[[ Given records open ]]

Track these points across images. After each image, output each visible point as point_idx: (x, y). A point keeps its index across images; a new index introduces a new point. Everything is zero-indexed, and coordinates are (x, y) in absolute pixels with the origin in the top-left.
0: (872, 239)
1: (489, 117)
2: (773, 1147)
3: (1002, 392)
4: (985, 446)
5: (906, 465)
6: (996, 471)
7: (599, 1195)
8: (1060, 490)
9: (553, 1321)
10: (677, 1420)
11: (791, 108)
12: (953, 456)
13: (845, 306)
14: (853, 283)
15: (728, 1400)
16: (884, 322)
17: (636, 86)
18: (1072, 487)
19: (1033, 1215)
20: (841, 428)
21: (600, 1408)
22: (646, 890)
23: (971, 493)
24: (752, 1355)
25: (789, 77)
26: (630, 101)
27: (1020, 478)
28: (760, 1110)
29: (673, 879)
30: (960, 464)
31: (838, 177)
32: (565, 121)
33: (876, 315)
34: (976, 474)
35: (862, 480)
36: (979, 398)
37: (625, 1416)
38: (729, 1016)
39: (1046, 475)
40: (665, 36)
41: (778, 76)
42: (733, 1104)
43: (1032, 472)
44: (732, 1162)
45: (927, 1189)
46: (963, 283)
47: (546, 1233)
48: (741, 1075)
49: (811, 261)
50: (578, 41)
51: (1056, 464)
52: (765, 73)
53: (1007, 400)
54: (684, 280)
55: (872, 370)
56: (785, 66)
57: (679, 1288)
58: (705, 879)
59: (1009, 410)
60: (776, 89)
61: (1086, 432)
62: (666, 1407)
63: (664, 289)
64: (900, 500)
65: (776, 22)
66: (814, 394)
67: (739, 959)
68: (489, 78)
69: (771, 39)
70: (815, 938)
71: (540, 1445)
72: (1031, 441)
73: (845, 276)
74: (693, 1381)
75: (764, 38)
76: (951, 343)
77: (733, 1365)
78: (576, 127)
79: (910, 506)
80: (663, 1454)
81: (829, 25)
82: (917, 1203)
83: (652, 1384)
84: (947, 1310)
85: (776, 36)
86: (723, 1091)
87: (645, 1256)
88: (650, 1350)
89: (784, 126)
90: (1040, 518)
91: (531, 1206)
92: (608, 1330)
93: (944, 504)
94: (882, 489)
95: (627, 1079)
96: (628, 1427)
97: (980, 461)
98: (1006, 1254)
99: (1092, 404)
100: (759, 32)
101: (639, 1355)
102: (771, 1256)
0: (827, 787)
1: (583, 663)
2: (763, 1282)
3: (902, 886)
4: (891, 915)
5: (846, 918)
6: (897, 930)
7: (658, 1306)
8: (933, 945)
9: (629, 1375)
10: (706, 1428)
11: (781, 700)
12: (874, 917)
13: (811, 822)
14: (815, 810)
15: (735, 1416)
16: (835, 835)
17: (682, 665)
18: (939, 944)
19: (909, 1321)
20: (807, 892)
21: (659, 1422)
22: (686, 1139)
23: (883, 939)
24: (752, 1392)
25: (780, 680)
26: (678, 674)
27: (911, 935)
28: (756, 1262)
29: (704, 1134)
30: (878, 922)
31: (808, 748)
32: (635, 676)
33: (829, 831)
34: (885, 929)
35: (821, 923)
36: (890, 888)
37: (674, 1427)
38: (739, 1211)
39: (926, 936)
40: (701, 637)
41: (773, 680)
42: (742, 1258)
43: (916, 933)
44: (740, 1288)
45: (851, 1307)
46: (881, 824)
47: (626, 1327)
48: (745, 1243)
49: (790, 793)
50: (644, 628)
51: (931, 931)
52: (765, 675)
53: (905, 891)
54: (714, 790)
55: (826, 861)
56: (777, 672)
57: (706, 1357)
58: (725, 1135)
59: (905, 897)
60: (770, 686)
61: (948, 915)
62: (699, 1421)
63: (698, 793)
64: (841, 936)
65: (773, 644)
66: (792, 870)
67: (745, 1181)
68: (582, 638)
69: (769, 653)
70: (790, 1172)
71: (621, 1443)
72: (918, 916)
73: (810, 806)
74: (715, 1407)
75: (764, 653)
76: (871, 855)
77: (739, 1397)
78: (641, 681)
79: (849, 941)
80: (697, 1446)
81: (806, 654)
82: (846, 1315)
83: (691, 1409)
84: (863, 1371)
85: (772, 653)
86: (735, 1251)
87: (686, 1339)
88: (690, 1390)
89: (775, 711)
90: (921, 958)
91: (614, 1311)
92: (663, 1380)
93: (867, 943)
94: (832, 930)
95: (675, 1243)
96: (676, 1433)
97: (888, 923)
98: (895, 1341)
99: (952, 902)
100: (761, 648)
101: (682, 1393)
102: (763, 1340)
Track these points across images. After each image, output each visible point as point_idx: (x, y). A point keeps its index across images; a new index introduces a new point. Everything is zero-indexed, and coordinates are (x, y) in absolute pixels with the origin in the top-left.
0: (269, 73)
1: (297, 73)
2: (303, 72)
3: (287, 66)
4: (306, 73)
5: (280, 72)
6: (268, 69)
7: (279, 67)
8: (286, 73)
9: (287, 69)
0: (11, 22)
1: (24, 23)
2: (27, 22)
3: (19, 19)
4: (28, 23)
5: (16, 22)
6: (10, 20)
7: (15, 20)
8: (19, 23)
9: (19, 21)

[[ Given records closed ]]

__What needs to be done__
Lay out everything from the start of the rows down to the line containing "48: (741, 1075)", both ends included, as a numbered list with blank lines left out.

__Answer space__
1. Track these points across images. After each image, output each visible point as point_idx: (x, y). A point keeps its index across images; a new index introduces a new point. Everything is zero-indexed, and coordinates are (x, y) in absolute pixels with the origin in the top-left.
2. 0: (872, 239)
3. 1: (489, 117)
4. 2: (773, 1147)
5. 3: (1002, 392)
6. 4: (985, 446)
7. 5: (906, 465)
8. 6: (996, 471)
9. 7: (599, 1195)
10. 8: (1060, 490)
11. 9: (553, 1321)
12. 10: (677, 1420)
13. 11: (791, 108)
14. 12: (953, 456)
15. 13: (845, 306)
16. 14: (853, 283)
17. 15: (728, 1400)
18. 16: (884, 322)
19. 17: (636, 86)
20. 18: (1072, 487)
21. 19: (1033, 1215)
22. 20: (841, 428)
23. 21: (600, 1408)
24. 22: (646, 890)
25. 23: (971, 493)
26. 24: (752, 1355)
27. 25: (789, 77)
28. 26: (630, 101)
29. 27: (1020, 478)
30. 28: (760, 1110)
31. 29: (673, 879)
32. 30: (960, 464)
33. 31: (838, 177)
34. 32: (565, 121)
35. 33: (876, 315)
36. 34: (976, 474)
37. 35: (862, 480)
38. 36: (979, 398)
39. 37: (625, 1416)
40. 38: (729, 1016)
41. 39: (1046, 475)
42. 40: (665, 36)
43. 41: (778, 76)
44. 42: (733, 1104)
45. 43: (1032, 472)
46. 44: (732, 1162)
47. 45: (927, 1189)
48. 46: (963, 283)
49. 47: (546, 1233)
50. 48: (741, 1075)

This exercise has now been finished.